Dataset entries
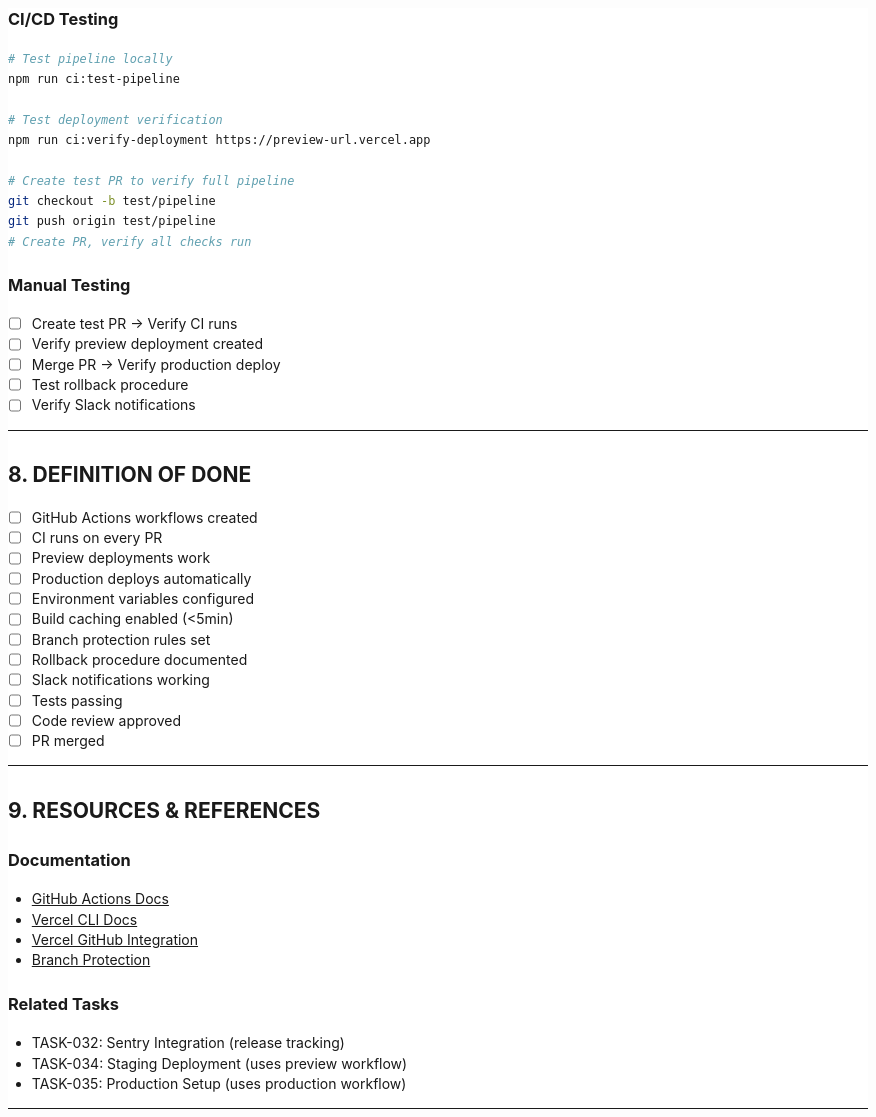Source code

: ### CI/CD Testing
```bash
# Test pipeline locally
npm run ci:test-pipeline

# Test deployment verification
npm run ci:verify-deployment https://preview-url.vercel.app

# Create test PR to verify full pipeline
git checkout -b test/pipeline
git push origin test/pipeline
# Create PR, verify all checks run
```

### Manual Testing
- [ ] Create test PR → Verify CI runs
- [ ] Verify preview deployment created
- [ ] Merge PR → Verify production deploy
- [ ] Test rollback procedure
- [ ] Verify Slack notifications

---

## 8. DEFINITION OF DONE

- [ ] GitHub Actions workflows created
- [ ] CI runs on every PR
- [ ] Preview deployments work
- [ ] Production deploys automatically
- [ ] Environment variables configured
- [ ] Build caching enabled (<5min)
- [ ] Branch protection rules set
- [ ] Rollback procedure documented
- [ ] Slack notifications working
- [ ] Tests passing
- [ ] Code review approved
- [ ] PR merged

---

## 9. RESOURCES & REFERENCES

### Documentation
- [GitHub Actions Docs](https://docs.github.com/en/actions)
- [Vercel CLI Docs](https://vercel.com/docs/cli)
- [Vercel GitHub Integration](https://vercel.com/docs/concepts/git/vercel-for-github)
- [Branch Protection](https://docs.github.com/en/repositories/configuring-branches-and-merges-in-your-repository/defining-the-mergeability-of-pull-requests/about-protected-branches)

### Related Tasks
- TASK-032: Sentry Integration (release tracking)
- TASK-034: Staging Deployment (uses preview workflow)
- TASK-035: Production Setup (uses production workflow)

---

- _Directions_: All lines of the records above with the word "notifications" in them are to be copied.

- _Result for this task_:
- [ ] Verify Slack notifications
- [ ] Slack notifications working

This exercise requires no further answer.